The building that Latitude 53 now occupies has a long history as a queer space. From 1969 until 2012, it housed a variety of queer bars and queer-owned restaurants. In 2019, to honour the history of the building it is in, Latitude 53 redeveloped the space formerly known as The Community Gallery into a space to fundamentally support and stimulate the emergence of new artistic voices. The space is called Garage, after Garage Burger, the queer burger bar that formerly existed on the same site. As a part of the launch of the new space, I was asked to create work that touched on the the history of the building and of queer spaces in Edmonton.

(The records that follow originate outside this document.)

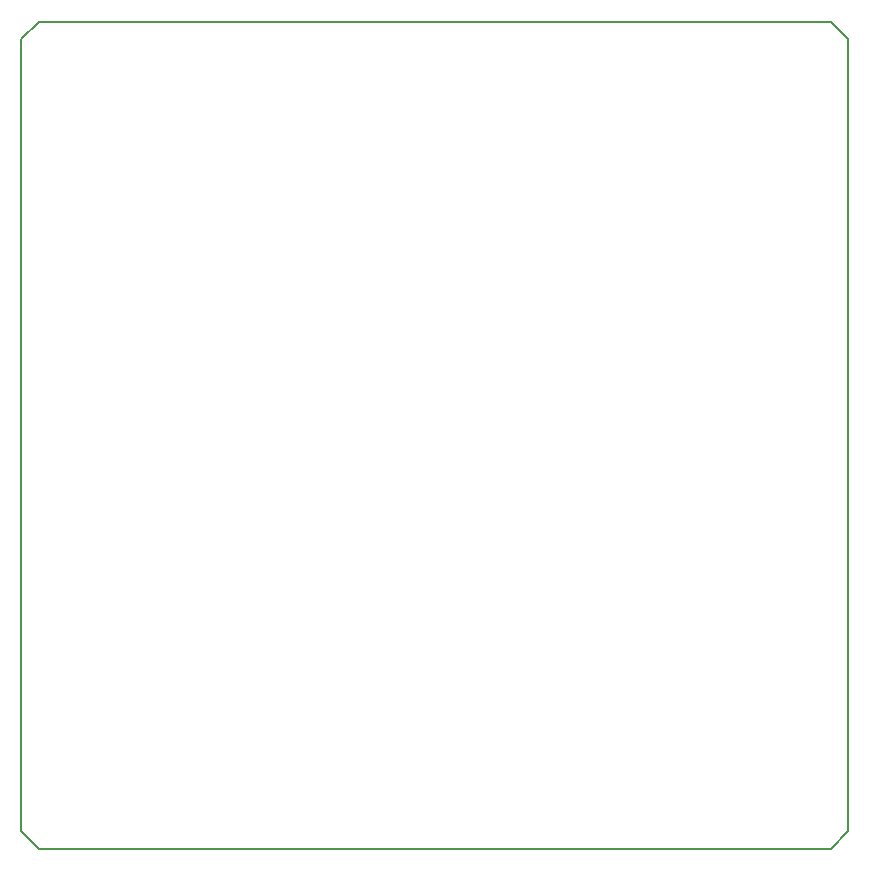
<source format=gbr>
G04 DesignSpark PCB PRO Gerber Version 10.0 Build 5299*
G04 #@! TF.Part,Single*
%FSLAX36Y36*%
%MOIN*%
%ADD26C,0.00500*%
G04 #@! TD.AperFunction*
X0Y0D02*
D02*
D26*
X43307Y62992D02*
Y2700787D01*
X102362Y2759843D01*
X2740157D01*
X2799213Y2700787D01*
Y62992D01*
X2740157Y3937D01*
X102362D01*
X43307Y62992D01*
X0Y0D02*
M02*

</source>
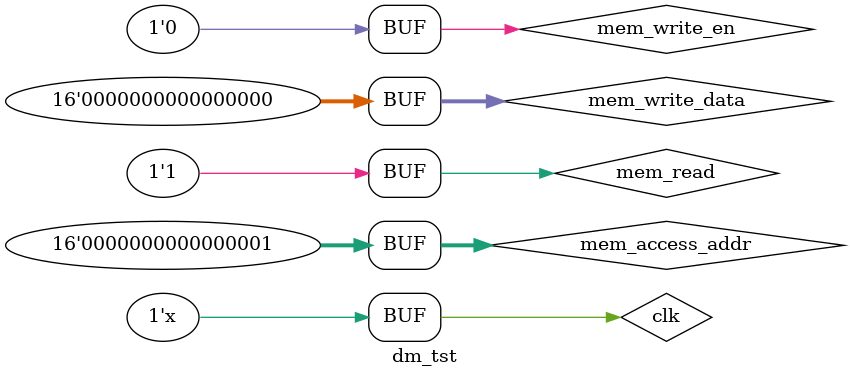
<source format=v>
`timescale 1ns / 1ps


module dm_tst;

	// Inputs
	reg clk;
	reg [15:0] mem_access_addr;
	reg [15:0] mem_write_data;
	reg mem_write_en;
	reg mem_read;

	// Outputs
	wire [15:0] mem_read_data;

	// Instantiate the Unit Under Test (UUT)
	DataMem uut (
		.clk(clk), 
		.mem_access_addr(mem_access_addr), 
		.mem_write_data(mem_write_data), 
		.mem_write_en(mem_write_en), 
		.mem_read(mem_read), 
		.mem_read_data(mem_read_data)
	);

	initial begin
		// Initialize Inputs
		clk = 1;
		mem_access_addr = 0;
		mem_write_data = 0;
		mem_write_en = 0;
		mem_read = 0;

		
		#100;
		
		mem_access_addr = 1;
		mem_write_data = 2;
		mem_write_en = 1;
		mem_read = 0;

		
		#100;

		mem_access_addr = 1;
		mem_write_data = 0;
		mem_write_en = 0;
		mem_read = 1;

		
		#100;
        
		// Add stimulus here

	end
	always #50 clk = ~clk; 
      
endmodule


</source>
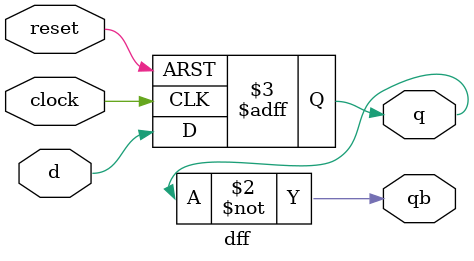
<source format=sv>
module dff (
    input logic d,
    input logic clock,
    input logic reset,
    output logic q,
    output logic qb
);
    always_ff @(posedge clock or posedge reset) begin
        if (reset)
            q <= 1'b0;
        else
            q <= d;
    end
    
    assign qb = ~q;
endmodule

</source>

My work often uses visual media (primarily photography) and written langauge to try to reveal invisblie currents that shape and steer us. In thinking about Edmonton and the space that Latitude 53 now occupies, I was curios about the events that led to the closure of so many queer spaces and about the implications of those closures for future generations. 

As I considered these questions, my mind kept returning to the word BAMF, an onomatopoeia from comic books I’ve read since I was a child. The sound describes the rushing in of air to fill the space of an absent body. It first came to mind as a metaphor for invisible forces and immediate replacement. 

Through this work, I wanted to hold the space in a state of transformation. The bodies depicted in these images exist in a state of disappearing: not fully here, not fully gone. By arresting time in a moment of change, my aim is to give space to think about this change and how it might ripple invisibly into the future.

The eight images that became the final work were shot on medium format film. They were not created through the use of digital manipulation of any kind. All framed works are 40” x 52”.